The contents column is a MEDIUMTEXT datatybe which uses the utf8 column charset and the utf8_general_ci column collate. There are no flags that I can toggle in this column.

Keeping in mind that I don't want to touch or even look at the application source code unless absolutely necessary:

  • What is causing that error? (yes, I know the emails are full of random garbage, but I thought utf8 would be pretty permissive)
  • How can I fix it?
  • What are the likely effects of such a fix?

One thing I considered was switching to a utf8 varchar([some large number]) with the binary flag turned on, but I'm rather unfamiliar with MySQL, and have no idea if such a fix makes sense.


Solution 1:

UPDATE to the below answer:

The time the question was asked, "UTF8" in MySQL meant utf8mb3. In the meantime, utf8mb4 was added, but to my knowledge MySQLs "UTF8" was not switched to mean utf8mb4.

That means, you'd need to specifically put "utf8mb4", if you mean it (and you should use utf8mb4)

I'll keep this here instead of just editing the answer, to make clear there is still a difference when saying "UTF8"

Original

I would not suggest Richies answer, because you are screwing up the data inside the database. You would not fix your problem but try to "hide" it and not being able to perform essential database operations with the crapped data.

If you encounter this error either the data you are sending is not UTF-8 encoded, or your connection is not UTF-8. First, verify, that the data source (a file, ...) really is UTF-8.

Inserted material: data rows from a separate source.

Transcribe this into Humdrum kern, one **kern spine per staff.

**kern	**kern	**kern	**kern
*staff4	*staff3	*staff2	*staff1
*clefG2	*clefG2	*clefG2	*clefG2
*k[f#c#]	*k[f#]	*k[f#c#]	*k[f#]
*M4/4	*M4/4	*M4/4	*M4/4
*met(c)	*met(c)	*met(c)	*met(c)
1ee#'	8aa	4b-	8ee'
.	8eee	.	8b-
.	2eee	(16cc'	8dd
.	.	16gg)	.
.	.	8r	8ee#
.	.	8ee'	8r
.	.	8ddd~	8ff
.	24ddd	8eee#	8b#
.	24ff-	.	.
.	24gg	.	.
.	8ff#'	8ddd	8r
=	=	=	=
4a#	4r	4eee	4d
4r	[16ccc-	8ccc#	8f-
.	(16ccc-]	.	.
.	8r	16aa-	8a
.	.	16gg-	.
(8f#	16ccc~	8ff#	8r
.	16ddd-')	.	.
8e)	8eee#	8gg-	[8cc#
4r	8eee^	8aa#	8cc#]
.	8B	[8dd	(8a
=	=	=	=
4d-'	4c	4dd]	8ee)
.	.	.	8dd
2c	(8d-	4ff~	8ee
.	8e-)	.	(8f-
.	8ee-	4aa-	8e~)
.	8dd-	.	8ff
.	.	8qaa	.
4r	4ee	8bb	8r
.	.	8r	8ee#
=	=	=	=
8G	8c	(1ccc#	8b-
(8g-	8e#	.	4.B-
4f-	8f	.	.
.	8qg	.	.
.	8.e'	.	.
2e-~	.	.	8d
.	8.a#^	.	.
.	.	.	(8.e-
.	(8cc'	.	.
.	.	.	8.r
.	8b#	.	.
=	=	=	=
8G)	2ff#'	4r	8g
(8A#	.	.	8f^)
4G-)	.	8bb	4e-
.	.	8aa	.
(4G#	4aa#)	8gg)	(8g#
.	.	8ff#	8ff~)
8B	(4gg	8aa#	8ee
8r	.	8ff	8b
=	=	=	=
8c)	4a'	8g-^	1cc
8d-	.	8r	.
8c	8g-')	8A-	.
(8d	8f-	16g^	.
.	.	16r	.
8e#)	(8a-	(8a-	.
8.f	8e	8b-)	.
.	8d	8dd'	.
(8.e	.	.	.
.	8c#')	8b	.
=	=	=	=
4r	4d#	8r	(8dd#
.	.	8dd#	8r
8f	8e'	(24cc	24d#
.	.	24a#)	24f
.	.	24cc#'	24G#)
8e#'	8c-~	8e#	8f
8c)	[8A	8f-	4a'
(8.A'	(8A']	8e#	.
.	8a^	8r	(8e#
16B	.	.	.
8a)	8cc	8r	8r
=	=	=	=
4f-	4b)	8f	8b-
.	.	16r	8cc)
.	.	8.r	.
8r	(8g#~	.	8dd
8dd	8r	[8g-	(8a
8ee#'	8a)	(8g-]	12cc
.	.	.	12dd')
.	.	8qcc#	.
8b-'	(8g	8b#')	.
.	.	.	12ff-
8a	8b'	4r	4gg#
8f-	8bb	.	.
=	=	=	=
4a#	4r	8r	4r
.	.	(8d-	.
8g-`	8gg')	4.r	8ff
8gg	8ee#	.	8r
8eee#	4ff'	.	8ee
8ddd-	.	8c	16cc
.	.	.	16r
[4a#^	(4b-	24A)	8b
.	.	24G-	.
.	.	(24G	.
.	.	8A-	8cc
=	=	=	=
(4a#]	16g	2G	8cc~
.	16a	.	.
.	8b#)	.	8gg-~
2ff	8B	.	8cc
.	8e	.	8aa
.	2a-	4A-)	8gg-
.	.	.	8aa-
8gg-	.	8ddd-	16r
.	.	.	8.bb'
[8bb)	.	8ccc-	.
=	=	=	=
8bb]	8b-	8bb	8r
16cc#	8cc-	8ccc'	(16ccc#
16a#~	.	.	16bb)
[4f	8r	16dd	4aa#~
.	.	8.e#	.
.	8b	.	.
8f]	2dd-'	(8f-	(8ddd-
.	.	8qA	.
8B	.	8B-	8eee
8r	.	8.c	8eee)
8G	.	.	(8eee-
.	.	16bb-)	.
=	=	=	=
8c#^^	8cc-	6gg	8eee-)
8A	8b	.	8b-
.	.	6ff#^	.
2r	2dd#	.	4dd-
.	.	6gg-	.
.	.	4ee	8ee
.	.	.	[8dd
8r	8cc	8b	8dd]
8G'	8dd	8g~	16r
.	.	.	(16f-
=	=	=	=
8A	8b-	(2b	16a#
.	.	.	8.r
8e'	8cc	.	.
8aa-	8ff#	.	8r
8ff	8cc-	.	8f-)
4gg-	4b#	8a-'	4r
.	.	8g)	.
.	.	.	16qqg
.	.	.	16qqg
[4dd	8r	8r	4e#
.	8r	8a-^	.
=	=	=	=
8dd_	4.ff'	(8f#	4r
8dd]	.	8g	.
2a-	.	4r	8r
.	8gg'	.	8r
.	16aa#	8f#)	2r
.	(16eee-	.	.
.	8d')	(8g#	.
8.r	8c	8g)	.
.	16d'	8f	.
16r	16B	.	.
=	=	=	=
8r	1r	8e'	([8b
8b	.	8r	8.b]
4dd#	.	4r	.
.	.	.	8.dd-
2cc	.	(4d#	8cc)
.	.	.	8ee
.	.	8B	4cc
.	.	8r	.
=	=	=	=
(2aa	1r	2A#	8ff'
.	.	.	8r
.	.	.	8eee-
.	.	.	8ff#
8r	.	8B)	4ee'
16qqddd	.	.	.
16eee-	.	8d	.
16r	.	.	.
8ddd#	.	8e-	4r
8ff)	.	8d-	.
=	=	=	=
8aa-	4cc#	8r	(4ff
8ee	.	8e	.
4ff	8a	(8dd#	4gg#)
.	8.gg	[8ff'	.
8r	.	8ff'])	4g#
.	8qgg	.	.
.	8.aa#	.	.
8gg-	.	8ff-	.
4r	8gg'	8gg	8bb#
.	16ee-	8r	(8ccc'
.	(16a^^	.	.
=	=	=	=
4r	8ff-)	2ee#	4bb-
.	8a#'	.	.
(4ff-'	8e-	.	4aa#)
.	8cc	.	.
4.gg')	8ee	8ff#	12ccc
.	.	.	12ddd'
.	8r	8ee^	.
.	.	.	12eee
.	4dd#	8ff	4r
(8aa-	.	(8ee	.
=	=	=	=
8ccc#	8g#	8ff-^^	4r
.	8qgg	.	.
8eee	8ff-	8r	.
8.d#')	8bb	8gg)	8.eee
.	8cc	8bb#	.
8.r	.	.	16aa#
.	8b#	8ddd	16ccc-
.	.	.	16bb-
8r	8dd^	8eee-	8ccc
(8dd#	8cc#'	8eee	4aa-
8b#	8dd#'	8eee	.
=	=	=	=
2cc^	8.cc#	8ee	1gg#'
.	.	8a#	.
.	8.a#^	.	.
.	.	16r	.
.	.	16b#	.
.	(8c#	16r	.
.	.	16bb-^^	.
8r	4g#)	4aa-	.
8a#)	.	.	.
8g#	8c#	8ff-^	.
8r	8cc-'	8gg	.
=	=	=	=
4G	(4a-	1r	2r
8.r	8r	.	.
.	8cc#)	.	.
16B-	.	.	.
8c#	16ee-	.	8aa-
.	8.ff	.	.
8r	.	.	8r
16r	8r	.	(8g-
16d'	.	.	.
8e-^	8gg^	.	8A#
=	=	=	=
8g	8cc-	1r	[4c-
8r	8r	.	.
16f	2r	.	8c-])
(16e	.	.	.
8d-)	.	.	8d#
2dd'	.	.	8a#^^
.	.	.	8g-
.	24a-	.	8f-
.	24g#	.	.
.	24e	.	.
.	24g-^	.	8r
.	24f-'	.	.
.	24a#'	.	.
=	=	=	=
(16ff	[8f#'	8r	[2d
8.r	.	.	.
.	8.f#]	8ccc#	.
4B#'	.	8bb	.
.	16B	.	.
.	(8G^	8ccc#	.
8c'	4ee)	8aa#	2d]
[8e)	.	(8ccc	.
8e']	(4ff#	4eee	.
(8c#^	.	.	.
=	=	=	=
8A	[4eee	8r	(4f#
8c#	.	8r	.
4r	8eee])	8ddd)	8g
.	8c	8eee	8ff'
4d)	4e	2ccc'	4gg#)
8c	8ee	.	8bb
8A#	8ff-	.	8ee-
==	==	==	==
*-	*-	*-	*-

Then, check your database connection, you should do this after connecting:

SET NAMES 'utf8mb4';
SET CHARACTER SET utf8mb4;

Next, verify that the tables where the data is stored have the utf8mb4 character set:

SELECT
  `tables`.`TABLE_NAME`,
  `collations`.`character_set_name`
FROM
  `information_schema`.`TABLES` AS `tables`,
  `information_schema`.`COLLATION_CHARACTER_SET_APPLICABILITY` AS `collations`
WHERE
  `tables`.`table_schema` = DATABASE()
  AND `collations`.`collation_name` = `tables`.`table_collation`
;

Last, check your database settings:

mysql> show variables like '%colla%';
mysql> show variables like '%charac%';

If source, transport and destination are utf8mb4, your problem is gone;)

Solution 2:

MySQL’s utf-8 types are not actually proper utf-8 – it only uses up to three bytes per character and supports only the Basic Multilingual Plane (i.e. no Emoji, no astral plane, etc.).

If you need to store values from higher Unicode planes, you need the utf8mb4 encodings.